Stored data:
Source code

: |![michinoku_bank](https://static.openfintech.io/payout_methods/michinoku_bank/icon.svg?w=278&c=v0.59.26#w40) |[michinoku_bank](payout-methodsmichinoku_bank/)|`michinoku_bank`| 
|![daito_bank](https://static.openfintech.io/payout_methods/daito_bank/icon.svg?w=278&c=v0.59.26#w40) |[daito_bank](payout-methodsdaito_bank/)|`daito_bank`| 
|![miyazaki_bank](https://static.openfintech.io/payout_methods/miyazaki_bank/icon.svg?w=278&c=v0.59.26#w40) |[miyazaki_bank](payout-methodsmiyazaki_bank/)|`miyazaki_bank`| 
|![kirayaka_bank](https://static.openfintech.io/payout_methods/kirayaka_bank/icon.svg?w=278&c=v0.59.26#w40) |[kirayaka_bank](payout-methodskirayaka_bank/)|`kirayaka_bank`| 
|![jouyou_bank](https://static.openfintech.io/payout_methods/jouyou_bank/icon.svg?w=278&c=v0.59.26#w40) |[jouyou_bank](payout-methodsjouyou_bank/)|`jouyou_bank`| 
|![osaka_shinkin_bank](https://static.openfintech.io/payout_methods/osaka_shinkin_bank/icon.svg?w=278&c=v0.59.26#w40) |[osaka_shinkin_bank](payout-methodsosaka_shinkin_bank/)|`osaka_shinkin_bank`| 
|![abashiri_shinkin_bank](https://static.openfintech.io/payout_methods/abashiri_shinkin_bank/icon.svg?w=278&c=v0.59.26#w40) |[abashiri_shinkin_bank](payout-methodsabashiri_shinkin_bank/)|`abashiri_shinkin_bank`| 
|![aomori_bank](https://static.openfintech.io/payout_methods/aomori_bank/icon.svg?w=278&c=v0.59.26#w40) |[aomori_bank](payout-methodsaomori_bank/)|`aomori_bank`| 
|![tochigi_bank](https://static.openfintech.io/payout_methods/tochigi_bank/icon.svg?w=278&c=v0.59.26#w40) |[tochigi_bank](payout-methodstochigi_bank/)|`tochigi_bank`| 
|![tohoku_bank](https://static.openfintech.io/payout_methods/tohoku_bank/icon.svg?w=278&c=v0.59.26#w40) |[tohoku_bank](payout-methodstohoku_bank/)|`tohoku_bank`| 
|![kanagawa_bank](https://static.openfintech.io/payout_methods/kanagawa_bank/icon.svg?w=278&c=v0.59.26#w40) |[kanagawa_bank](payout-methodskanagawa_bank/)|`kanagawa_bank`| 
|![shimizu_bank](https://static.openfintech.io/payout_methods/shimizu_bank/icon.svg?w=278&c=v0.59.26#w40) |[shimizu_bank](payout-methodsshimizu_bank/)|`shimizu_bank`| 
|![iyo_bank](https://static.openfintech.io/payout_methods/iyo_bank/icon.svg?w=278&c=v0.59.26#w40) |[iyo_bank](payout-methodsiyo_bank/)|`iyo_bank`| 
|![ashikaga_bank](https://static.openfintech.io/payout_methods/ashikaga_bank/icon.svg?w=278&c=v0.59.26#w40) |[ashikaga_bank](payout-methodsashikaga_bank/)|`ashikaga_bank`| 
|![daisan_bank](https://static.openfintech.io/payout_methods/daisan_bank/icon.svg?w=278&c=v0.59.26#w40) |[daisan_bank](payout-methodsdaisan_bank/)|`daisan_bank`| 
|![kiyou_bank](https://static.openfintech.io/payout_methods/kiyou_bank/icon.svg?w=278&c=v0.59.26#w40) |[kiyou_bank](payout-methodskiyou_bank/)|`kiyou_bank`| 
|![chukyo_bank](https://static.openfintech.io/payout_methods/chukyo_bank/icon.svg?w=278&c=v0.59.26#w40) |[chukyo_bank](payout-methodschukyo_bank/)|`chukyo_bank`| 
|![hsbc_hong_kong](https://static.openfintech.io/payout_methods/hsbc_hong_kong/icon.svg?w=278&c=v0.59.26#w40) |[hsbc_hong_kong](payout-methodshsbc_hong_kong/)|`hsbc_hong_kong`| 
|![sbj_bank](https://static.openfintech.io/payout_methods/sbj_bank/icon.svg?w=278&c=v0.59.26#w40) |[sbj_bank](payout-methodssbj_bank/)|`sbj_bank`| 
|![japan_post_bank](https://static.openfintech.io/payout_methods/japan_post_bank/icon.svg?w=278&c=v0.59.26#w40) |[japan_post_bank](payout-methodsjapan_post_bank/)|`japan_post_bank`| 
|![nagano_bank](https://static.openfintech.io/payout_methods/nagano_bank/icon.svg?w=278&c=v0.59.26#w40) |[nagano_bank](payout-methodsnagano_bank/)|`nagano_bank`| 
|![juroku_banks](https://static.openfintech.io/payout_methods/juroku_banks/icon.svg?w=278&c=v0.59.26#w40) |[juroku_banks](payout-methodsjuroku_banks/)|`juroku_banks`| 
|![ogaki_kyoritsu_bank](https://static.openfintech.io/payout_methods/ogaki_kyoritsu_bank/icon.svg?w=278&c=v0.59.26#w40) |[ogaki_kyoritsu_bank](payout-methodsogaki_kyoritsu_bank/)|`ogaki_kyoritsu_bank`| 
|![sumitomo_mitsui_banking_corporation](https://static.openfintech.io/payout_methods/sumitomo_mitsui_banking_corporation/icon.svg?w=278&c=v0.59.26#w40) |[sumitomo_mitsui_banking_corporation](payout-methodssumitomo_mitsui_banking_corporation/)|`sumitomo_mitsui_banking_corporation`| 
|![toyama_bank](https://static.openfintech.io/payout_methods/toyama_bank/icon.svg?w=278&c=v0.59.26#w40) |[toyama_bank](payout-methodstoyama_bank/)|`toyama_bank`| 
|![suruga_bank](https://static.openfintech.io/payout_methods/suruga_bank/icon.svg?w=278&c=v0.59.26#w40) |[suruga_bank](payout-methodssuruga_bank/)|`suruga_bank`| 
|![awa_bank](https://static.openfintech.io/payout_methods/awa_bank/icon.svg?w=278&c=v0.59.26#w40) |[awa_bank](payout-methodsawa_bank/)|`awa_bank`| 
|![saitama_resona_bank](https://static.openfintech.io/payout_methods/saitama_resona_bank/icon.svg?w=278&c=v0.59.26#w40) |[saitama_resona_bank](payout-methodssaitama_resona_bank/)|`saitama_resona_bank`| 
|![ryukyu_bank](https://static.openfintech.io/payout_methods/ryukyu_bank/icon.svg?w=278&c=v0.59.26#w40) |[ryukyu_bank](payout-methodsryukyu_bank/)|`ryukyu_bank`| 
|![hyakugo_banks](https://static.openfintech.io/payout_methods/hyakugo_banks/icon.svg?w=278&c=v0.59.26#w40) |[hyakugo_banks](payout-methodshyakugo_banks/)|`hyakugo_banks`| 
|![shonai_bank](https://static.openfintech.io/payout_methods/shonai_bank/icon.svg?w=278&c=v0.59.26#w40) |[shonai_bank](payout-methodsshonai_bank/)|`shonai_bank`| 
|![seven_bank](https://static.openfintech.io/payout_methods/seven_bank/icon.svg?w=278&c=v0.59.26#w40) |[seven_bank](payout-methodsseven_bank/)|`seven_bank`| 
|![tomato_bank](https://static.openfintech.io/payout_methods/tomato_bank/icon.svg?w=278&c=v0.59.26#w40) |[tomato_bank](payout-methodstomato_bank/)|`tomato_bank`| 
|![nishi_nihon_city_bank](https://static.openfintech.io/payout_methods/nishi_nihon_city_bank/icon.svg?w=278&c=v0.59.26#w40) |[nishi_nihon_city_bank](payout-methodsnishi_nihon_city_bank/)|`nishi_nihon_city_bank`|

* WORK TO COMPLETE
Return every record, leaving each line exactly as it was given.

* EXERCISE SOLUTION
Source code

: |![michinoku_bank](https://static.openfintech.io/payout_methods/michinoku_bank/icon.svg?w=278&c=v0.59.26#w40) |[michinoku_bank](payout-methodsmichinoku_bank/)|`michinoku_bank`| 
|![daito_bank](https://static.openfintech.io/payout_methods/daito_bank/icon.svg?w=278&c=v0.59.26#w40) |[daito_bank](payout-methodsdaito_bank/)|`daito_bank`| 
|![miyazaki_bank](https://static.openfintech.io/payout_methods/miyazaki_bank/icon.svg?w=278&c=v0.59.26#w40) |[miyazaki_bank](payout-methodsmiyazaki_bank/)|`miyazaki_bank`| 
|![kirayaka_bank](https://static.openfintech.io/payout_methods/kirayaka_bank/icon.svg?w=278&c=v0.59.26#w40) |[kirayaka_bank](payout-methodskirayaka_bank/)|`kirayaka_bank`| 
|![jouyou_bank](https://static.openfintech.io/payout_methods/jouyou_bank/icon.svg?w=278&c=v0.59.26#w40) |[jouyou_bank](payout-methodsjouyou_bank/)|`jouyou_bank`| 
|![osaka_shinkin_bank](https://static.openfintech.io/payout_methods/osaka_shinkin_bank/icon.svg?w=278&c=v0.59.26#w40) |[osaka_shinkin_bank](payout-methodsosaka_shinkin_bank/)|`osaka_shinkin_bank`| 
|![abashiri_shinkin_bank](https://static.openfintech.io/payout_methods/abashiri_shinkin_bank/icon.svg?w=278&c=v0.59.26#w40) |[abashiri_shinkin_bank](payout-methodsabashiri_shinkin_bank/)|`abashiri_shinkin_bank`| 
|![aomori_bank](https://static.openfintech.io/payout_methods/aomori_bank/icon.svg?w=278&c=v0.59.26#w40) |[aomori_bank](payout-methodsaomori_bank/)|`aomori_bank`| 
|![tochigi_bank](https://static.openfintech.io/payout_methods/tochigi_bank/icon.svg?w=278&c=v0.59.26#w40) |[tochigi_bank](payout-methodstochigi_bank/)|`tochigi_bank`| 
|![tohoku_bank](https://static.openfintech.io/payout_methods/tohoku_bank/icon.svg?w=278&c=v0.59.26#w40) |[tohoku_bank](payout-methodstohoku_bank/)|`tohoku_bank`| 
|![kanagawa_bank](https://static.openfintech.io/payout_methods/kanagawa_bank/icon.svg?w=278&c=v0.59.26#w40) |[kanagawa_bank](payout-methodskanagawa_bank/)|`kanagawa_bank`| 
|![shimizu_bank](https://static.openfintech.io/payout_methods/shimizu_bank/icon.svg?w=278&c=v0.59.26#w40) |[shimizu_bank](payout-methodsshimizu_bank/)|`shimizu_bank`| 
|![iyo_bank](https://static.openfintech.io/payout_methods/iyo_bank/icon.svg?w=278&c=v0.59.26#w40) |[iyo_bank](payout-methodsiyo_bank/)|`iyo_bank`| 
|![ashikaga_bank](https://static.openfintech.io/payout_methods/ashikaga_bank/icon.svg?w=278&c=v0.59.26#w40) |[ashikaga_bank](payout-methodsashikaga_bank/)|`ashikaga_bank`| 
|![daisan_bank](https://static.openfintech.io/payout_methods/daisan_bank/icon.svg?w=278&c=v0.59.26#w40) |[daisan_bank](payout-methodsdaisan_bank/)|`daisan_bank`| 
|![kiyou_bank](https://static.openfintech.io/payout_methods/kiyou_bank/icon.svg?w=278&c=v0.59.26#w40) |[kiyou_bank](payout-methodskiyou_bank/)|`kiyou_bank`| 
|![chukyo_bank](https://static.openfintech.io/payout_methods/chukyo_bank/icon.svg?w=278&c=v0.59.26#w40) |[chukyo_bank](payout-methodschukyo_bank/)|`chukyo_bank`| 
|![hsbc_hong_kong](https://static.openfintech.io/payout_methods/hsbc_hong_kong/icon.svg?w=278&c=v0.59.26#w40) |[hsbc_hong_kong](payout-methodshsbc_hong_kong/)|`hsbc_hong_kong`| 
|![sbj_bank](https://static.openfintech.io/payout_methods/sbj_bank/icon.svg?w=278&c=v0.59.26#w40) |[sbj_bank](payout-methodssbj_bank/)|`sbj_bank`| 
|![japan_post_bank](https://static.openfintech.io/payout_methods/japan_post_bank/icon.svg?w=278&c=v0.59.26#w40) |[japan_post_bank](payout-methodsjapan_post_bank/)|`japan_post_bank`| 
|![nagano_bank](https://static.openfintech.io/payout_methods/nagano_bank/icon.svg?w=278&c=v0.59.26#w40) |[nagano_bank](payout-methodsnagano_bank/)|`nagano_bank`| 
|![juroku_banks](https://static.openfintech.io/payout_methods/juroku_banks/icon.svg?w=278&c=v0.59.26#w40) |[juroku_banks](payout-methodsjuroku_banks/)|`juroku_banks`| 
|![ogaki_kyoritsu_bank](https://static.openfintech.io/payout_methods/ogaki_kyoritsu_bank/icon.svg?w=278&c=v0.59.26#w40) |[ogaki_kyoritsu_bank](payout-methodsogaki_kyoritsu_bank/)|`ogaki_kyoritsu_bank`| 
|![sumitomo_mitsui_banking_corporation](https://static.openfintech.io/payout_methods/sumitomo_mitsui_banking_corporation/icon.svg?w=278&c=v0.59.26#w40) |[sumitomo_mitsui_banking_corporation](payout-methodssumitomo_mitsui_banking_corporation/)|`sumitomo_mitsui_banking_corporation`| 
|![toyama_bank](https://static.openfintech.io/payout_methods/toyama_bank/icon.svg?w=278&c=v0.59.26#w40) |[toyama_bank](payout-methodstoyama_bank/)|`toyama_bank`| 
|![suruga_bank](https://static.openfintech.io/payout_methods/suruga_bank/icon.svg?w=278&c=v0.59.26#w40) |[suruga_bank](payout-methodssuruga_bank/)|`suruga_bank`| 
|![awa_bank](https://static.openfintech.io/payout_methods/awa_bank/icon.svg?w=278&c=v0.59.26#w40) |[awa_bank](payout-methodsawa_bank/)|`awa_bank`| 
|![saitama_resona_bank](https://static.openfintech.io/payout_methods/saitama_resona_bank/icon.svg?w=278&c=v0.59.26#w40) |[saitama_resona_bank](payout-methodssaitama_resona_bank/)|`saitama_resona_bank`| 
|![ryukyu_bank](https://static.openfintech.io/payout_methods/ryukyu_bank/icon.svg?w=278&c=v0.59.26#w40) |[ryukyu_bank](payout-methodsryukyu_bank/)|`ryukyu_bank`| 
|![hyakugo_banks](https://static.openfintech.io/payout_methods/hyakugo_banks/icon.svg?w=278&c=v0.59.26#w40) |[hyakugo_banks](payout-methodshyakugo_banks/)|`hyakugo_banks`| 
|![shonai_bank](https://static.openfintech.io/payout_methods/shonai_bank/icon.svg?w=278&c=v0.59.26#w40) |[shonai_bank](payout-methodsshonai_bank/)|`shonai_bank`| 
|![seven_bank](https://static.openfintech.io/payout_methods/seven_bank/icon.svg?w=278&c=v0.59.26#w40) |[seven_bank](payout-methodsseven_bank/)|`seven_bank`| 
|![tomato_bank](https://static.openfintech.io/payout_methods/tomato_bank/icon.svg?w=278&c=v0.59.26#w40) |[tomato_bank](payout-methodstomato_bank/)|`tomato_bank`| 
|![nishi_nihon_city_bank](https://static.openfintech.io/payout_methods/nishi_nihon_city_bank/icon.svg?w=278&c=v0.59.26#w40) |[nishi_nihon_city_bank](payout-methodsnishi_nihon_city_bank/)|`nishi_nihon_city_bank`|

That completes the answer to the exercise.